課題の指示
下の一覧の全行を、一字一句変えずにもう一度書き出すこと。

[データセットの一覧]

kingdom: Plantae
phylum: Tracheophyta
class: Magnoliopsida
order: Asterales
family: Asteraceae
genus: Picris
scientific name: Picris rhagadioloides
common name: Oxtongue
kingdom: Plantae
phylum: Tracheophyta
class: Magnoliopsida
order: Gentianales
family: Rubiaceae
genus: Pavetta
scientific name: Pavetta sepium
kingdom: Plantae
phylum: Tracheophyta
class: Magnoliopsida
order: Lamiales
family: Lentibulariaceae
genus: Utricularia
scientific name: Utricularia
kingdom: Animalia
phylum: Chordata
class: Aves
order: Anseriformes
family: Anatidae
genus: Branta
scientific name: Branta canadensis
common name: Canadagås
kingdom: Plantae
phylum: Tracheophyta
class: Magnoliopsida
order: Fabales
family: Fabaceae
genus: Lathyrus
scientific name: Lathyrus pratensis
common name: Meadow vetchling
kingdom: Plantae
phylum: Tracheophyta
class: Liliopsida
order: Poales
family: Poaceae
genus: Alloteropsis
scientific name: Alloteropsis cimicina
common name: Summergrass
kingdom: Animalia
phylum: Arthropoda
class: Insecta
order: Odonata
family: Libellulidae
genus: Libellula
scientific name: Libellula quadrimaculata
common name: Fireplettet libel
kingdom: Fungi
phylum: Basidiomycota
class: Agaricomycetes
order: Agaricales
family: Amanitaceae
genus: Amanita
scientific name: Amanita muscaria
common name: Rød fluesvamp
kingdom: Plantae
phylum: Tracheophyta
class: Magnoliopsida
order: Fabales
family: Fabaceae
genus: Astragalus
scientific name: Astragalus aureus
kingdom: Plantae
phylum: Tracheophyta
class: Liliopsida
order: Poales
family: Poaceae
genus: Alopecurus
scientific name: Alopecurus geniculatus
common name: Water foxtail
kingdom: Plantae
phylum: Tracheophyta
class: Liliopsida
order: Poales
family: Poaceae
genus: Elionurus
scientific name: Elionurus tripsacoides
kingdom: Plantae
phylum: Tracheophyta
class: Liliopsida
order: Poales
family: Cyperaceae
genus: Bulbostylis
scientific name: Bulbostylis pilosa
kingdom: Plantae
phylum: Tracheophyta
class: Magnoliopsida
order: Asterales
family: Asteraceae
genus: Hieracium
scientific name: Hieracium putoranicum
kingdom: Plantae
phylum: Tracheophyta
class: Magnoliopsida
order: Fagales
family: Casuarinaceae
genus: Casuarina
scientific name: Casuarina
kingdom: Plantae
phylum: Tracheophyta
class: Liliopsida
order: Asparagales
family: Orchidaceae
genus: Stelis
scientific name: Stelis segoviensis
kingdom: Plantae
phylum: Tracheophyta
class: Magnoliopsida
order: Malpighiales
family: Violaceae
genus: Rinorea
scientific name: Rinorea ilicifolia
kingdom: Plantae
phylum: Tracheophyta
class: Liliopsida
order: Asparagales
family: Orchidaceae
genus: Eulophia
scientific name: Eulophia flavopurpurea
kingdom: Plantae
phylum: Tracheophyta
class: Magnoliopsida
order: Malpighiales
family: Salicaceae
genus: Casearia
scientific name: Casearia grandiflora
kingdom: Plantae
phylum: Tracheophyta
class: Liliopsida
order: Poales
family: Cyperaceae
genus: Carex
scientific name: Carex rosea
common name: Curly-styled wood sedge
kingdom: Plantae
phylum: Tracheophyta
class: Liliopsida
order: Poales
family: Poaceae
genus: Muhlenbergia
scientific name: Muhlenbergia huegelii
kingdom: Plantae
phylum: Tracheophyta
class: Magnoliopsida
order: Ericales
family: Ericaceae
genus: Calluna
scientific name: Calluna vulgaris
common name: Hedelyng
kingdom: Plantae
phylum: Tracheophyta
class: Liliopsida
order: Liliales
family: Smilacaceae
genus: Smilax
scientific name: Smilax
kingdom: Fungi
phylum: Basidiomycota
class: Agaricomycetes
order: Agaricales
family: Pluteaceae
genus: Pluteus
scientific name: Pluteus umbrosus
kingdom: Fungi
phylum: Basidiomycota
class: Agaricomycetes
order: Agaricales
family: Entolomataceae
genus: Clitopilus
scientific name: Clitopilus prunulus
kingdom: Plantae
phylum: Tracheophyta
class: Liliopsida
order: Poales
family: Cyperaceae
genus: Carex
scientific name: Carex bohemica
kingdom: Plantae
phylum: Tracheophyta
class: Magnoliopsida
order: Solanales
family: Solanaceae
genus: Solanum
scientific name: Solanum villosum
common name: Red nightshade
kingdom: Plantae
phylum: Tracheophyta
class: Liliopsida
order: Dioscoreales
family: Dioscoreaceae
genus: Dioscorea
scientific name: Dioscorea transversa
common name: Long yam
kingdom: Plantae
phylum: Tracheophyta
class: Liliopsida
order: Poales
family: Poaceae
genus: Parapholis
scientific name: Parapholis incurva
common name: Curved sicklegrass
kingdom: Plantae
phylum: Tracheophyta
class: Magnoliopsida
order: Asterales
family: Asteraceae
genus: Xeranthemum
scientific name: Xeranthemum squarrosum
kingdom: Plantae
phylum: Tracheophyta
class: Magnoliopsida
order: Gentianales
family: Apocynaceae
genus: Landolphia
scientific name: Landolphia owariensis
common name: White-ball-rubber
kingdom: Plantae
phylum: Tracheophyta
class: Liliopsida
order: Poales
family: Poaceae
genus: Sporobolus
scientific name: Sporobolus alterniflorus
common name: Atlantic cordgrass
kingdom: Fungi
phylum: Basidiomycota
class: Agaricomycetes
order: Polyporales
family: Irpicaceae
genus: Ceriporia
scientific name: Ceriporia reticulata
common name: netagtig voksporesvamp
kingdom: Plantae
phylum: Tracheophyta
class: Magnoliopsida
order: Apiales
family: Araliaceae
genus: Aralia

課題の結果
kingdom: Plantae
phylum: Tracheophyta
class: Magnoliopsida
order: Asterales
family: Asteraceae
genus: Picris
scientific name: Picris rhagadioloides
common name: Oxtongue
kingdom: Plantae
phylum: Tracheophyta
class: Magnoliopsida
order: Gentianales
family: Rubiaceae
genus: Pavetta
scientific name: Pavetta sepium
kingdom: Plantae
phylum: Tracheophyta
class: Magnoliopsida
order: Lamiales
family: Lentibulariaceae
genus: Utricularia
scientific name: Utricularia
kingdom: Animalia
phylum: Chordata
class: Aves
order: Anseriformes
family: Anatidae
genus: Branta
scientific name: Branta canadensis
common name: Canadagås
kingdom: Plantae
phylum: Tracheophyta
class: Magnoliopsida
order: Fabales
family: Fabaceae
genus: Lathyrus
scientific name: Lathyrus pratensis
common name: Meadow vetchling
kingdom: Plantae
phylum: Tracheophyta
class: Liliopsida
order: Poales
family: Poaceae
genus: Alloteropsis
scientific name: Alloteropsis cimicina
common name: Summergrass
kingdom: Animalia
phylum: Arthropoda
class: Insecta
order: Odonata
family: Libellulidae
genus: Libellula
scientific name: Libellula quadrimaculata
common name: Fireplettet libel
kingdom: Fungi
phylum: Basidiomycota
class: Agaricomycetes
order: Agaricales
family: Amanitaceae
genus: Amanita
scientific name: Amanita muscaria
common name: Rød fluesvamp
kingdom: Plantae
phylum: Tracheophyta
class: Magnoliopsida
order: Fabales
family: Fabaceae
genus: Astragalus
scientific name: Astragalus aureus
kingdom: Plantae
phylum: Tracheophyta
class: Liliopsida
order: Poales
family: Poaceae
genus: Alopecurus
scientific name: Alopecurus geniculatus
common name: Water foxtail
kingdom: Plantae
phylum: Tracheophyta
class: Liliopsida
order: Poales
family: Poaceae
genus: Elionurus
scientific name: Elionurus tripsacoides
kingdom: Plantae
phylum: Tracheophyta
class: Liliopsida
order: Poales
family: Cyperaceae
genus: Bulbostylis
scientific name: Bulbostylis pilosa
kingdom: Plantae
phylum: Tracheophyta
class: Magnoliopsida
order: Asterales
family: Asteraceae
genus: Hieracium
scientific name: Hieracium putoranicum
kingdom: Plantae
phylum: Tracheophyta
class: Magnoliopsida
order: Fagales
family: Casuarinaceae
genus: Casuarina
scientific name: Casuarina
kingdom: Plantae
phylum: Tracheophyta
class: Liliopsida
order: Asparagales
family: Orchidaceae
genus: Stelis
scientific name: Stelis segoviensis
kingdom: Plantae
phylum: Tracheophyta
class: Magnoliopsida
order: Malpighiales
family: Violaceae
genus: Rinorea
scientific name: Rinorea ilicifolia
kingdom: Plantae
phylum: Tracheophyta
class: Liliopsida
order: Asparagales
family: Orchidaceae
genus: Eulophia
scientific name: Eulophia flavopurpurea
kingdom: Plantae
phylum: Tracheophyta
class: Magnoliopsida
order: Malpighiales
family: Salicaceae
genus: Casearia
scientific name: Casearia grandiflora
kingdom: Plantae
phylum: Tracheophyta
class: Liliopsida
order: Poales
family: Cyperaceae
genus: Carex
scientific name: Carex rosea
common name: Curly-styled wood sedge
kingdom: Plantae
phylum: Tracheophyta
class: Liliopsida
order: Poales
family: Poaceae
genus: Muhlenbergia
scientific name: Muhlenbergia huegelii
kingdom: Plantae
phylum: Tracheophyta
class: Magnoliopsida
order: Ericales
family: Ericaceae
genus: Calluna
scientific name: Calluna vulgaris
common name: Hedelyng
kingdom: Plantae
phylum: Tracheophyta
class: Liliopsida
order: Liliales
family: Smilacaceae
genus: Smilax
scientific name: Smilax
kingdom: Fungi
phylum: Basidiomycota
class: Agaricomycetes
order: Agaricales
family: Pluteaceae
genus: Pluteus
scientific name: Pluteus umbrosus
kingdom: Fungi
phylum: Basidiomycota
class: Agaricomycetes
order: Agaricales
family: Entolomataceae
genus: Clitopilus
scientific name: Clitopilus prunulus
kingdom: Plantae
phylum: Tracheophyta
class: Liliopsida
order: Poales
family: Cyperaceae
genus: Carex
scientific name: Carex bohemica
kingdom: Plantae
phylum: Tracheophyta
class: Magnoliopsida
order: Solanales
family: Solanaceae
genus: Solanum
scientific name: Solanum villosum
common name: Red nightshade
kingdom: Plantae
phylum: Tracheophyta
class: Liliopsida
order: Dioscoreales
family: Dioscoreaceae
genus: Dioscorea
scientific name: Dioscorea transversa
common name: Long yam
kingdom: Plantae
phylum: Tracheophyta
class: Liliopsida
order: Poales
family: Poaceae
genus: Parapholis
scientific name: Parapholis incurva
common name: Curved sicklegrass
kingdom: Plantae
phylum: Tracheophyta
class: Magnoliopsida
order: Asterales
family: Asteraceae
genus: Xeranthemum
scientific name: Xeranthemum squarrosum
kingdom: Plantae
phylum: Tracheophyta
class: Magnoliopsida
order: Gentianales
family: Apocynaceae
genus: Landolphia
scientific name: Landolphia owariensis
common name: White-ball-rubber
kingdom: Plantae
phylum: Tracheophyta
class: Liliopsida
order: Poales
family: Poaceae
genus: Sporobolus
scientific name: Sporobolus alterniflorus
common name: Atlantic cordgrass
kingdom: Fungi
phylum: Basidiomycota
class: Agaricomycetes
order: Polyporales
family: Irpicaceae
genus: Ceriporia
scientific name: Ceriporia reticulata
common name: netagtig voksporesvamp
kingdom: Plantae
phylum: Tracheophyta
class: Magnoliopsida
order: Apiales
family: Araliaceae
genus: Aralia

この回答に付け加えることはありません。